Even as the world grapples with the rise in diabetes and obesity, research indicates that diabetics have a 50 percent increased risk of dying from the effects of a heart attack.
Findings from the University of Leeds in England indicate people with diabetes are 56 percent more likely to have died through a ST elevation myocardial infarction (STEMI) heart attack, where the coronary artery gets completely blocked. The risk is 39 percent greater for diabetics than non-diabetics for death from a non-ST elevation myocardial infarction (NSTEMI) heart attack, in which the blockage is only partial.
The key doctors suggest is to battle diabetes through exercise and diet. “Managing diabetes effectively can reduce the risk of developing cardiovascular disease. This includes eating healthily, keeping active and taking medications as prescribed by your doctor,” Anna Morris, Head of Research Funding at Diabetes UK, is quoted as saying in a report on the research.
On the 2016 World Health Day, the WHO named diabetes the major battle for health professionals around the world. A fifth of the world’s population is expected to be in the throes of diabetes by 2025, according to research, which puts a massive number of people at increased risk of heart attack-related deaths. Recent research has indicated that plant-based or whole-grain diets reduce the risk of diabetes itself.
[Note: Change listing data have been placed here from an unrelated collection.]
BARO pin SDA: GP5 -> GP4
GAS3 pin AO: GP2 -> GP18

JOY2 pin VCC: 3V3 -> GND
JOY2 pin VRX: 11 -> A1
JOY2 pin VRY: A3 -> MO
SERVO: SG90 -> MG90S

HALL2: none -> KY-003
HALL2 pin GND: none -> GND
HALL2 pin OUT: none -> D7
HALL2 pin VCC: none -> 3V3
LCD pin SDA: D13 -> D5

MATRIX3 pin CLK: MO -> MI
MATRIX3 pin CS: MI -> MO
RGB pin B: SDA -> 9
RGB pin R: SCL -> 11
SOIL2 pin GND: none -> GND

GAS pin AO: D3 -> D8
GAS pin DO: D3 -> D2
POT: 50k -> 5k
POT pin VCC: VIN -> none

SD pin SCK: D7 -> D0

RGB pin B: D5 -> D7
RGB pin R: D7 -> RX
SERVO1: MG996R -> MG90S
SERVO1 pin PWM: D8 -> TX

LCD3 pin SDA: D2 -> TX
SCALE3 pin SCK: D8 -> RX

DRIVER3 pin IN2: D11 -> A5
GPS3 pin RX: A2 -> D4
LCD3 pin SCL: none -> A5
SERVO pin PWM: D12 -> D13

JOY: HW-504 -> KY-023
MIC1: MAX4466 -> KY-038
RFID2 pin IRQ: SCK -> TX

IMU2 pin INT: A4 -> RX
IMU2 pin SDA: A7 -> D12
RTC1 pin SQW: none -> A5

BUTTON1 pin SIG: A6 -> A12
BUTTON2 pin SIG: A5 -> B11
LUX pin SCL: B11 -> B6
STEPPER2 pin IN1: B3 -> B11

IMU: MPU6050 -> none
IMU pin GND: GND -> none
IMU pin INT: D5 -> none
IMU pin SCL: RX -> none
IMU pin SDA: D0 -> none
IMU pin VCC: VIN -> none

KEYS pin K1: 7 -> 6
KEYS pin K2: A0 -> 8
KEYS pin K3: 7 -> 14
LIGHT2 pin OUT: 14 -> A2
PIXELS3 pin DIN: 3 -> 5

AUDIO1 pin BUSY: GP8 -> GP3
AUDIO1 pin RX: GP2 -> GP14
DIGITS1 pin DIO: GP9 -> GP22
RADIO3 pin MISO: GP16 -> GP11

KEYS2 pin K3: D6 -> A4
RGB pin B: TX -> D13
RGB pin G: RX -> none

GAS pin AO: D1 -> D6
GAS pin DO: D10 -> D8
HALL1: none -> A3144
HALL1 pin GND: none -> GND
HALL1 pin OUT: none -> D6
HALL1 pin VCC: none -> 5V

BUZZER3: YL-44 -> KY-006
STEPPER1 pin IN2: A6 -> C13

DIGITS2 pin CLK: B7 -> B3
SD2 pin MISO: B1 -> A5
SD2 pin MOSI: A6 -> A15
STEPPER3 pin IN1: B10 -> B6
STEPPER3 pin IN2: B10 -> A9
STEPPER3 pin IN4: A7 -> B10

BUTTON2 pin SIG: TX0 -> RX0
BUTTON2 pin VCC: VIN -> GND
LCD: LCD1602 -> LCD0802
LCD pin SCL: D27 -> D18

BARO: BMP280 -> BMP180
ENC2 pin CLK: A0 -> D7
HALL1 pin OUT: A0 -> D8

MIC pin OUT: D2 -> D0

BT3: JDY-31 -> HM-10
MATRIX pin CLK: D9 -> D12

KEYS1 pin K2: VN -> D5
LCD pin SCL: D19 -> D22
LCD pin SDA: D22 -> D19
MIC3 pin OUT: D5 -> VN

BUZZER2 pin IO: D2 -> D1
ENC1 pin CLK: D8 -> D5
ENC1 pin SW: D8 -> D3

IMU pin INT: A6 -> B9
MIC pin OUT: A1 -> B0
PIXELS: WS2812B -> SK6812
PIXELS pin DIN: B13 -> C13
Changing diet to help stop diabetes in its tracks should be the primary focus for those who are not diabetic. For diabetics, the need is to ensure enough exercise and physical activity, which helps improve the body’s metabolic processes and leads to the shedding of excess calories, which may be contributing to the diabetes symptoms. Studies have also suggested that diabetes affects the grey matter volume in teen patients, particularly in parts of the brain that control vision, hearing, speech, memory, emotions, self-control and decision making.